Le Centre canadien de politiques alternatives (CCPA) a analysé les effets de cette hausse sur l’emploi des jeunes salarié·es: non seulement les pertes d’emplois ont été bien moindres que celles annoncées par l’Institut Fraser (3800 emplois, ou 1,6%, chez les 15 à 24 ans entre 2010 et 2013), mais le taux d’emploi a par la suite augmenté pour se rétablir, en 2015, au même niveau qu’en 2010. De quoi renoncer à cette boule de cristal, non ? D’autant que les résultats obtenus par Card et Kruger et par le CCPA ne sont pas des cas isolés[5].

Il serait également temps que le gouvernement délaisse l’argument de l’économiste Pierre Fortin qui prétend que le salaire minimum doit idéalement équivaloir à 47% du salaire moyen, et ne jamais dépasser 50%. Selon Fortin, «chaque fois qu’on augmente ce rapport d’un point de pourcentage, on détruit 8000 emplois[6]».

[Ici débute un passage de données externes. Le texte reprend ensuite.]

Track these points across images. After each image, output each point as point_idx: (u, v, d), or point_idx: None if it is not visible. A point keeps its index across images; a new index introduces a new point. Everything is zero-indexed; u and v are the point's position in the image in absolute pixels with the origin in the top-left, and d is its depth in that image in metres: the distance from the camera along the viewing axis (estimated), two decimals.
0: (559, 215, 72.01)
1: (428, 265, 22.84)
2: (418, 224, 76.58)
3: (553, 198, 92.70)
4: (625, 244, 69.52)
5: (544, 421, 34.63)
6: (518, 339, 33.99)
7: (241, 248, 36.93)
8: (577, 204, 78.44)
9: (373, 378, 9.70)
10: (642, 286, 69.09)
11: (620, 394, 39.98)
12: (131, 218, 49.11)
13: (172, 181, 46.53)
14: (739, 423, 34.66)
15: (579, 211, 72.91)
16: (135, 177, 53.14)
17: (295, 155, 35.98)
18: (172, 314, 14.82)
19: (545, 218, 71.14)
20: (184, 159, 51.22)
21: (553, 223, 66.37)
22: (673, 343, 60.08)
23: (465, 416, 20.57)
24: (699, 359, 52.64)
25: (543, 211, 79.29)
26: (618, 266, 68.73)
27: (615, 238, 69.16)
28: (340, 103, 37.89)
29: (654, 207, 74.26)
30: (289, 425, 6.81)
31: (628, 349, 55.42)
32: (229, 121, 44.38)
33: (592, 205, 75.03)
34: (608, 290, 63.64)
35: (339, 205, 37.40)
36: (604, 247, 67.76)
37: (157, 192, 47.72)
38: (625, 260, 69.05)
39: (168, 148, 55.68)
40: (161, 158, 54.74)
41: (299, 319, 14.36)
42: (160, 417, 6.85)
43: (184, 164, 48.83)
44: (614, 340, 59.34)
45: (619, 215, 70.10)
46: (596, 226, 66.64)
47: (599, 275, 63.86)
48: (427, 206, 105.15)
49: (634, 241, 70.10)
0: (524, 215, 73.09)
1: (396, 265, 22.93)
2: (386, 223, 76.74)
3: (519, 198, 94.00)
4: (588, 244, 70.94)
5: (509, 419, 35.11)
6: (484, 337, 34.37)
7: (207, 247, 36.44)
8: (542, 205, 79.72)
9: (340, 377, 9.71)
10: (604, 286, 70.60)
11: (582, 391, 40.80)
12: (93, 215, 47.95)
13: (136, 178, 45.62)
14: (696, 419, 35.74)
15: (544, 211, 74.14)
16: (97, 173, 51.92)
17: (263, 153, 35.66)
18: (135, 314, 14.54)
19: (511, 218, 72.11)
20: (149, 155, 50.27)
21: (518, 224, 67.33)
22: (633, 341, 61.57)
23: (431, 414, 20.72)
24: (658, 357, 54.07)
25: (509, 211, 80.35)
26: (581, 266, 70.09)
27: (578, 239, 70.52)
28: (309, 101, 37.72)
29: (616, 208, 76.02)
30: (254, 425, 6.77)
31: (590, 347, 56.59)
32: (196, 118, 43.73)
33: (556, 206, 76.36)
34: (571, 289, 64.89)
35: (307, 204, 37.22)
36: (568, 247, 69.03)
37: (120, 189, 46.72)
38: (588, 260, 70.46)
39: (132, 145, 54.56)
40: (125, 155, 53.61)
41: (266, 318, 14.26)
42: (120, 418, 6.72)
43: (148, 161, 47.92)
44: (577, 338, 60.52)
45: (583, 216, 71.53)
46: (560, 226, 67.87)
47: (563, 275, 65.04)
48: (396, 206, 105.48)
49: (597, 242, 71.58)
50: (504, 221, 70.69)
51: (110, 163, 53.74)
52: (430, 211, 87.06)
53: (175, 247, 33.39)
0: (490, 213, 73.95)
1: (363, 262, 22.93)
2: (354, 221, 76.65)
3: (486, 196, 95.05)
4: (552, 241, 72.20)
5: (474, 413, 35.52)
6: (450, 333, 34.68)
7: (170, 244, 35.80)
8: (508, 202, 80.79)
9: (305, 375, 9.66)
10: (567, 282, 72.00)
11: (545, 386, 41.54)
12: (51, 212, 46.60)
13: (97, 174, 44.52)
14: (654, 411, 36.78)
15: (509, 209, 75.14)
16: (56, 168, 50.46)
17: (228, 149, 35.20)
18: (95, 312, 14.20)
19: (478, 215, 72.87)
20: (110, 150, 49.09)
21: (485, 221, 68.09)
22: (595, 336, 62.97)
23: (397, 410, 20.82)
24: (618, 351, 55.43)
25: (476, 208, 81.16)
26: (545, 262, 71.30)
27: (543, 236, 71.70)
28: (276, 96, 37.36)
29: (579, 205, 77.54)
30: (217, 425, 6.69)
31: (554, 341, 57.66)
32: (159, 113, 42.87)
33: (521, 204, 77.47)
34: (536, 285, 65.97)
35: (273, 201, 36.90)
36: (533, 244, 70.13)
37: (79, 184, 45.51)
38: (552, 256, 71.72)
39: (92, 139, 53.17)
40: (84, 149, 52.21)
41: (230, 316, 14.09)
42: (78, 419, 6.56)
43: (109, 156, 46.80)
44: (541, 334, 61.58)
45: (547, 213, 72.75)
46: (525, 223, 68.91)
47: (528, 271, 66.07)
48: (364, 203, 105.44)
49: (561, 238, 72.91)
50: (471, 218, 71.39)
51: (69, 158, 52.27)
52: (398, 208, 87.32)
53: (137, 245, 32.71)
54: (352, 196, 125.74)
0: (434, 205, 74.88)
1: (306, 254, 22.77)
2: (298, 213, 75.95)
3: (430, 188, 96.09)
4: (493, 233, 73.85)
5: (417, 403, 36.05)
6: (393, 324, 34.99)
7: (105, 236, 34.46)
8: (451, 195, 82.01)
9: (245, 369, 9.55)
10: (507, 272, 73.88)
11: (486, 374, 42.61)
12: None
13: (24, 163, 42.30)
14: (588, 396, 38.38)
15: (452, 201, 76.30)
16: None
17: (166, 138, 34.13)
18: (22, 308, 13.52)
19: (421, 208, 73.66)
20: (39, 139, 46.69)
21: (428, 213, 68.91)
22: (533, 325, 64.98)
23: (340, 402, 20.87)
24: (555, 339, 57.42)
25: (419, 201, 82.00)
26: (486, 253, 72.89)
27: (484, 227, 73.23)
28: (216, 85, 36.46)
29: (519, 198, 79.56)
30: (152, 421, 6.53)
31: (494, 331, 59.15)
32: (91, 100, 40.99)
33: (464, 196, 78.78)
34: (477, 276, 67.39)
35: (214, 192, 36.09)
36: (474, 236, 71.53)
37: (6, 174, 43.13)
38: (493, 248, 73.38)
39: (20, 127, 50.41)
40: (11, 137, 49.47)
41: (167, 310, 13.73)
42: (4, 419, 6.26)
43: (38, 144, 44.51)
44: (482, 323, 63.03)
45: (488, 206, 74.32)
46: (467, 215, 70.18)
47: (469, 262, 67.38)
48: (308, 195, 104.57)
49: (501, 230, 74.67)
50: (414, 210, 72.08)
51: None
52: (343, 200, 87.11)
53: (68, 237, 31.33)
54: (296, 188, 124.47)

Après avoir limité le salaire minimum à 47% du salaire moyen à partir de la fin des années 1990, le gouvernement, sous la pression du mouvement réclamant 15$ l’heure, a déplacé en 2017 le curseur du ratio, afin de fixer le salaire minimum à 50% du salaire moyen. Les prophéties de Fortin ne se sont pas réalisées. Elles ne se sont pas réalisées non plus sur le marché de l’emploi de la Nouvelle-Écosse, de la Colombie-Britannique, de l’Ontario, de l’Alberta et de l’Île-du-Prince-Édouard, qui ont vu passer au cours des dernières années leur ratio au-delà du seuil de 50%. Certaines d’entre elles l’ont même fait passer au-delà de 55%. Voilà qui ébranle sérieusement la théorie de M. Fortin.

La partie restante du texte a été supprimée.